Did you just miss the part about them beating the drums for war? How can you support that?

Also, and this is just inside baseball stuff on the media which I understand the public doesn't get, the NYT is just as guilty of a disparity in wealth as the Bush administration. Did you know Maureen Dowd makes $1.2 million a year to write two snarly columns a week? Did you also know that the NYT was paying freelancers like myself $15 an hour to do things out of New Orleans like investigate Trent Lott?

My work buried Trent Lott, and the correspondent I worked with did not even give me byline credit. The NYT management slandered Rick Bragg from Alabama for using an intern, but the guy who did not give me credit was a Yale grad from Long Island and they gave him a promotion. He is now the Hollywood bureau chief for the Times.

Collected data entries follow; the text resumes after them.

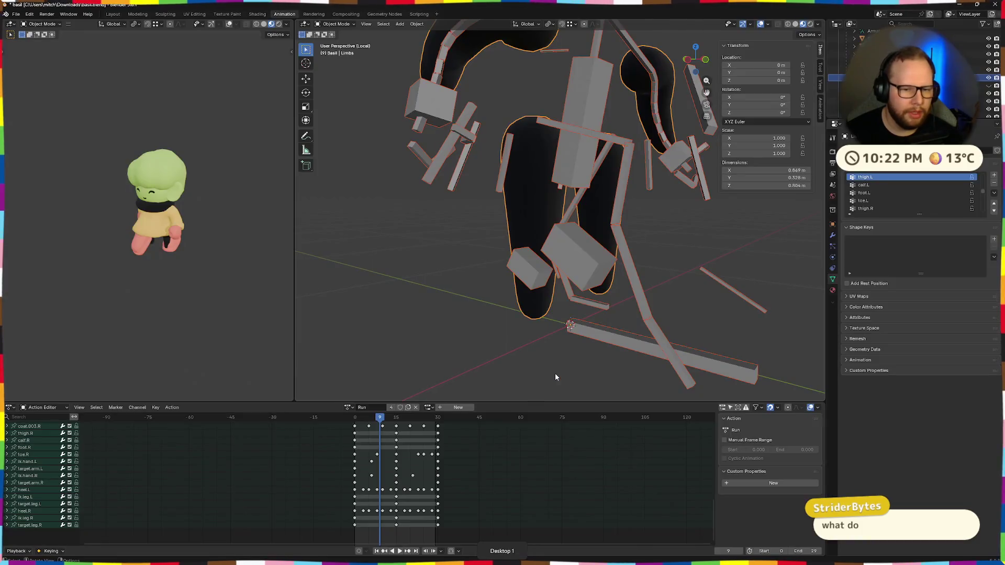
scroll(556, 374, "down", 3)
Hide the Limbs mesh and export Basil over basil.glb as glTF 2.0
mouse_move(547, 304)
middle_mouse_down()
mouse_move(755, 213)
mouse_move(760, 266)
middle_mouse_up()
key("h")
left_click(16, 14)
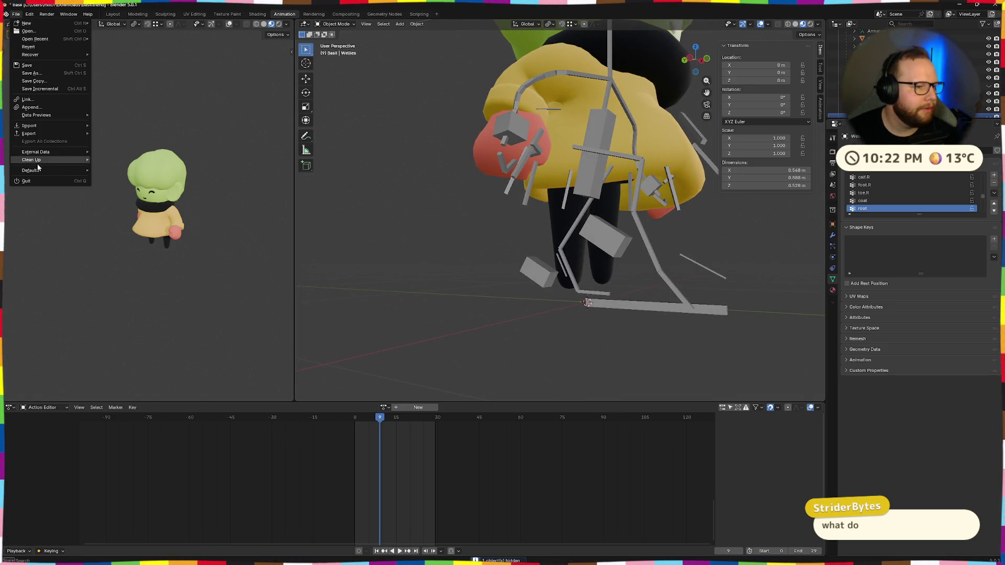
left_click(118, 203)
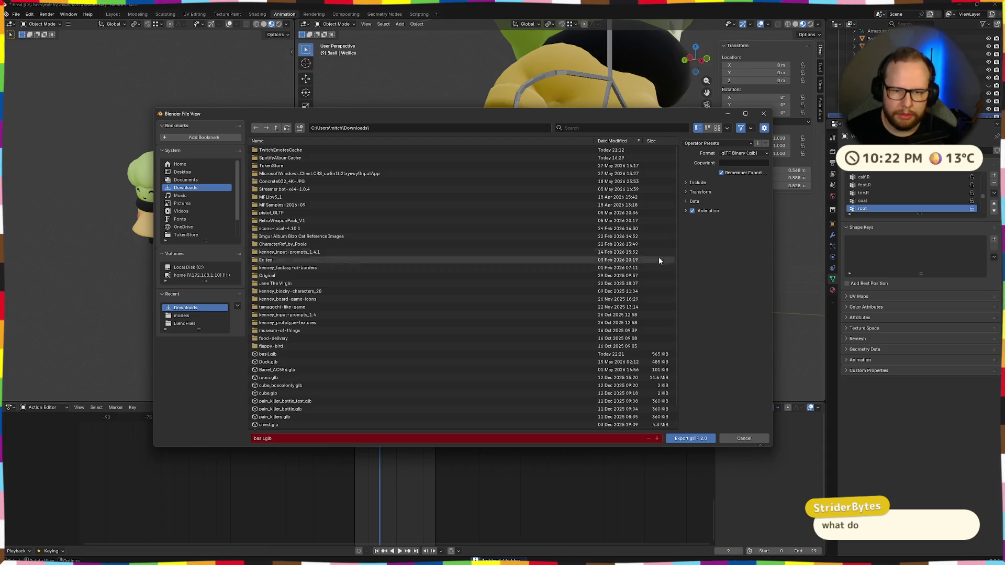
left_click(681, 440)
Switch to the Godot editor and close the advanced import settings
key("super+2")
key("super")
key("super")
left_click(644, 496)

I appreciate what Amy Goodman is doing, but as far as I'm concerned, she is just another New Yorker with a degree from Harvard who gets all the money and attention, while all kinds of reporters from around here work for slave wages and do a lot of the real work Ms. Goodman puts on the air on her show every day.

Forgive me if I sound pissed off, but the fact is, I am pissed off. I want the people of Birmingham to understand what is going on. That's why I started the Web site in the first place. But after being gone from here for many years, what I find is the same kind of ignorance that I left here to get away from.

If not for my 79-year-old mother who needs me here now, I would not be here. I have little hope that the few protestors there are around here will ever be able to make a difference, although I try to hold out some hope.

Your comments to me are indicative of exactly what I fear. Nothing personal, but shouldn't you be arguing with the little pansy who is the editorial page editor of the Birmingham News? Did you happen to catch his column last week? He didn't want to play the blame game, so he was so fair and balanced that his pathetic little column was wholly inaccurate.

Of course I told him so via e-mail, but they just ignore the criticism because they are a Newhouse corporate chain newspaper and could care less what the smart people in this town think - as long as people keep buying the paper and they make their 20 percent profit.

I wish you well, I really do, but if you pay the NYT after hearing what Amy said, I have nothing else to say to you.